En su homilía de hoy Monseñor Eguren reflexionó sobre la lectura del Evangelio diciendo: “El lago de Galilea tendría para Pedro muchos recuerdos de su tiempo de pescador, pero sobre todo le recordaría su encuentro con Jesús, aquel día en que el Señor escogió su barca y se subió en ella y le pidió remar mar adentro. Le recordaría la pesca milagrosa y su llamado a ser pescador de hombres. Le recordaría el milagro de la tempestad calmada por el Señor y la vez que caminó sobre las aguas pero que por su poca fe comenzó a hundirse y Cristo lo salvó. Pedro regresa a los orígenes de su vocación y con él siete de los apóstoles. Pero regresa con el dolor de haberle fallado a su Maestro, de haberle negado tres veces, regresa con la incertidumbre de si todavía es digno de ser su apóstol y de ser la “Roca”. El amor del Señor lo renovará en su vocación y misión: “Sígueme”. Y Pedro que ha aprendido a amar a Cristo más que a sí mismo le responderá no sólo con las palabras sino con su martirio: “Señor, Tú lo sabes todo, Tú sabes que te amo”. Hermanos: aprendamos como Pedro la lección: sólo se puede ser discípulo fiel cuando el corazón ama a Jesús más que a sí mismo”. Hay momentos en la vida en que hay que volver a los orígenes de nuestra vocación, sobre todo cuando no hemos sido fieles. Ahí encontraremos siempre a Jesús que nos ama y que nos renueva en nuestro llamado y misión”.

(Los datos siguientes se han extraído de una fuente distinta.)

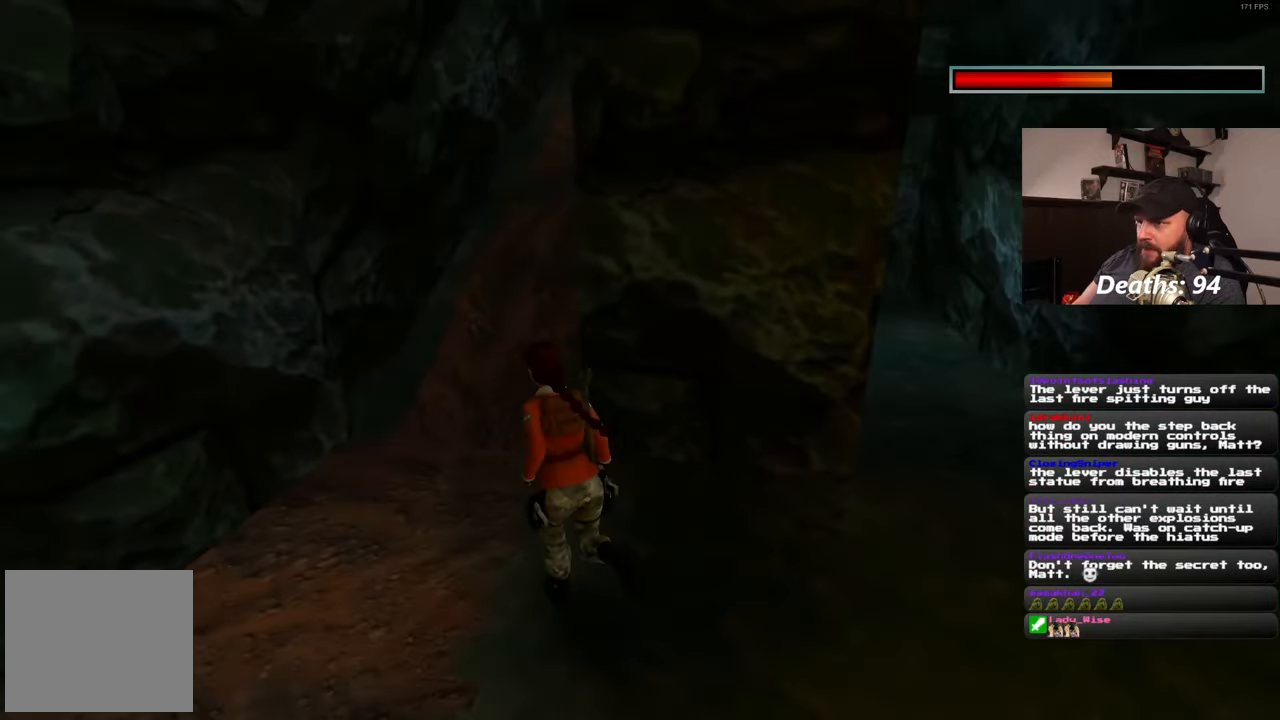
{"buttons": [], "left_stick": "up", "right_stick": "up", "events": [[67, "right_stick", "center"], [450, "right_stick", "up"]]}
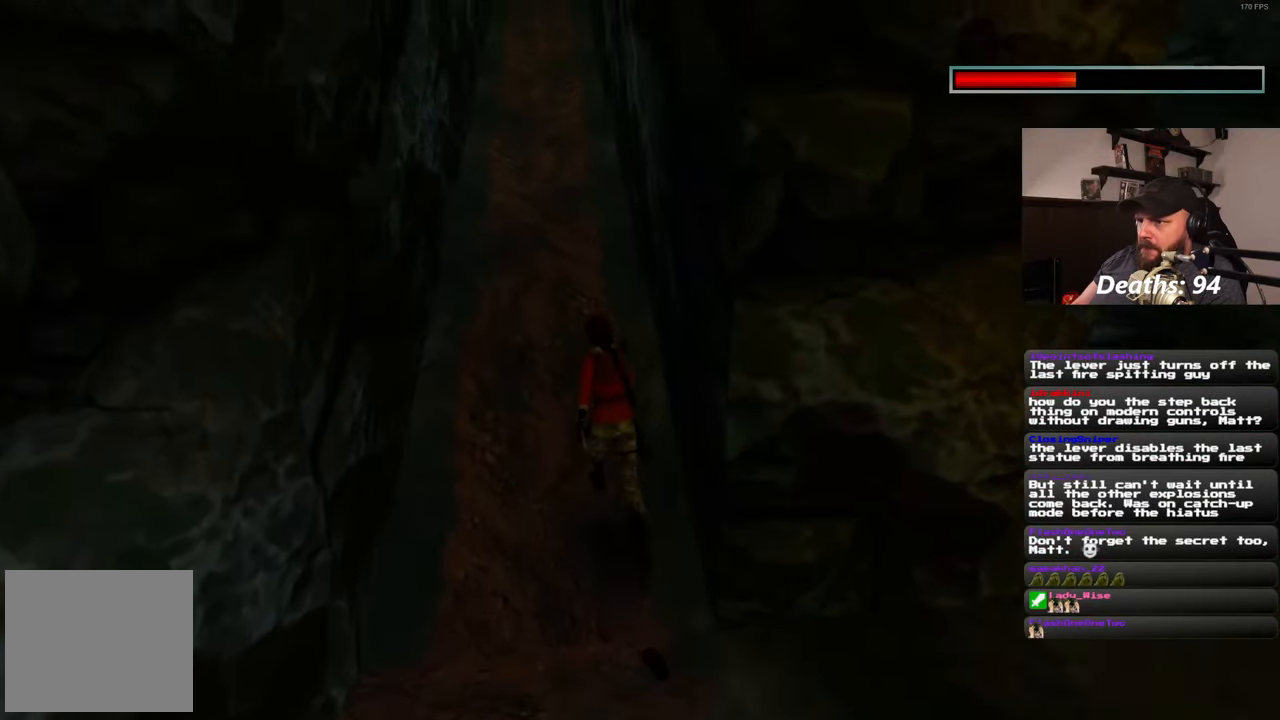
{"buttons": [], "left_stick": "down", "right_stick": "center", "events": [[217, "right_stick", "up-left"], [317, "right_stick", "center"], [433, "left_stick", "center"], [500, "left_stick", "down"]]}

 Así mismo nuestro Pastor manifestó: “Las ovejas son de Cristo pero el Señor se las encomienda a San Pedro: “Apacienta, pastorea, mis ovejas”. Por tanto cuando seguimos a Pedro Pastor, es decir al Papa, seguimos a Cristo Buen Pastor. Que la Pascua sea ocasión para renovarle al Pedro de hoy, el Papa Francisco, nuestra adhesión y obediencia. El que le escucha y le obedece, escucha y obedece al mismo Señor Jesús, y es autentica oveja del rebaño del Señor, de Su Iglesia”.

Al finalizar su homilía nuestro Arzobispo exhortó a los fieles católicos presentes a anunciar al mundo a Cristo Resucitado: “Hermanos: que la celebración de este tercer Domingo de Pascua nos impulse a anunciar a Cristo Resucitado con coraje y decisión como vemos que hacían los Apóstoles en la primera lectura tomada del libro de los Hechos de los Apóstoles. Cada uno de nosotros ha tenido y de continuo tiene un encuentro de vida con Jesucristo que nos lleva a conocerle, a amarle, a seguirle. Cada uno de nosotros a experimentado y experimenta de continuo su presencia en la propia vida, la fuerza de su Resurrección. Si es así, cada uno de nosotros sabe que es imposible conocerle y no amarle, amarle y no darle a conocer. Pascua es misión. Pascua es testimonio. Pascua es evangelización”.